**RECORDS FOR THE EXERCISE**
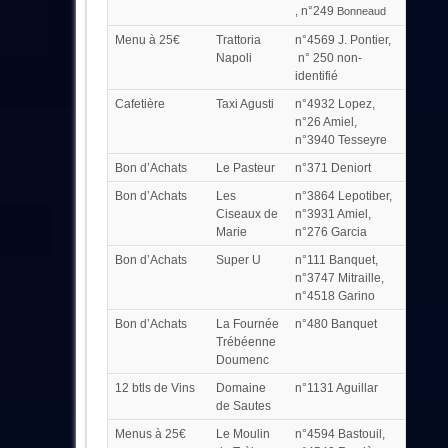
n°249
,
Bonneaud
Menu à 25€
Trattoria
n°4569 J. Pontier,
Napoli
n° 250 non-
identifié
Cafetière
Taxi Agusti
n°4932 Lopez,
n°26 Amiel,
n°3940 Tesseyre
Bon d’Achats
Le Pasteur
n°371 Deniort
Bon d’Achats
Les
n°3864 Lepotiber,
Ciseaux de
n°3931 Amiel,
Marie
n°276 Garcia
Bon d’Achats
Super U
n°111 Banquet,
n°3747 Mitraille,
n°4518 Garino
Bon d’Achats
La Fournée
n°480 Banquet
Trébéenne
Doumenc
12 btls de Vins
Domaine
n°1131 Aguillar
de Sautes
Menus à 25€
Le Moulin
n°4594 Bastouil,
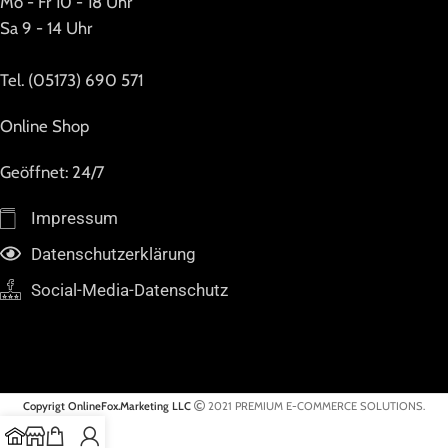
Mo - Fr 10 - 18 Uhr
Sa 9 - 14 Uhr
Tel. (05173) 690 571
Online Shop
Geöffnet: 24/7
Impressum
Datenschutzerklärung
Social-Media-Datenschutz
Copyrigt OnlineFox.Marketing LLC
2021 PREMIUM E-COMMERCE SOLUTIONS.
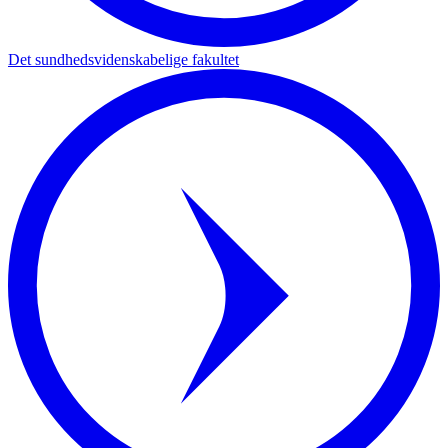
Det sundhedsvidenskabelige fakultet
--
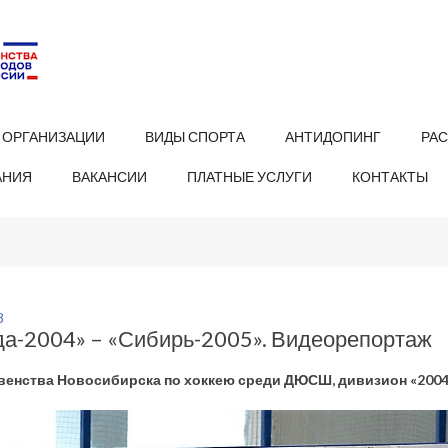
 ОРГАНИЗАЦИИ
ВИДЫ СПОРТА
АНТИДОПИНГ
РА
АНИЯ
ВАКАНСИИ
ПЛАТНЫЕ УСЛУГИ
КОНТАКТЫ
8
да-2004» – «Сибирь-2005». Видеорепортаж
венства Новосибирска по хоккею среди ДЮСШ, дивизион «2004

**YOUR GOAL**
Look above for the line with "n°276 Garcia"; quote it and every line after it, stopping after the line with "Mo - Fr 10 - 18 Uhr", exactly, with nothing added and without pictures.

**RESPONSE TO THE TASK**
n°276 Garcia
Bon d’Achats
Super U
n°111 Banquet,
n°3747 Mitraille,
n°4518 Garino
Bon d’Achats
La Fournée
n°480 Banquet
Trébéenne
Doumenc
12 btls de Vins
Domaine
n°1131 Aguillar
de Sautes
Menus à 25€
Le Moulin
n°4594 Bastouil,
Mo - Fr 10 - 18 Uhr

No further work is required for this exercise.